EXERCISE AIM >>
The line containing "Eduardo García" marks where copying starts, so set down that line and each one after it exactly, through the end of the records.

Data records

════════════════

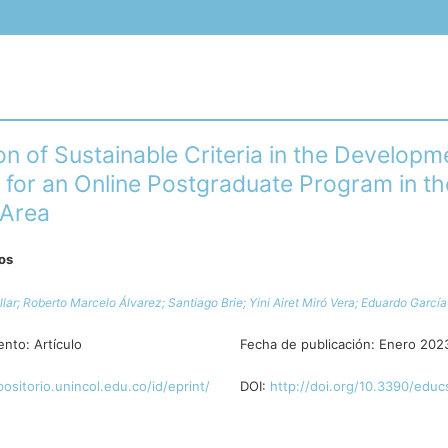
on of Sustainable Criteria in the Developm
 for an Online Postgraduate Program in th
 Area
ros
llar;
Roberto Marcelo Álvarez;
Santiago Brie;
Yini Airet Miró Vera;
Eduardo García 
ento:
Artículo
Fecha de publicación:
Enero 202
positorio.unincol.edu.co/id/eprint/
DOI:
http://doi.org/10.3390/educ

════════════════

COMPLETED EXERCISE >>
Eduardo García 
ento:
Artículo
Fecha de publicación:
Enero 202
positorio.unincol.edu.co/id/eprint/
DOI:
http://doi.org/10.3390/educ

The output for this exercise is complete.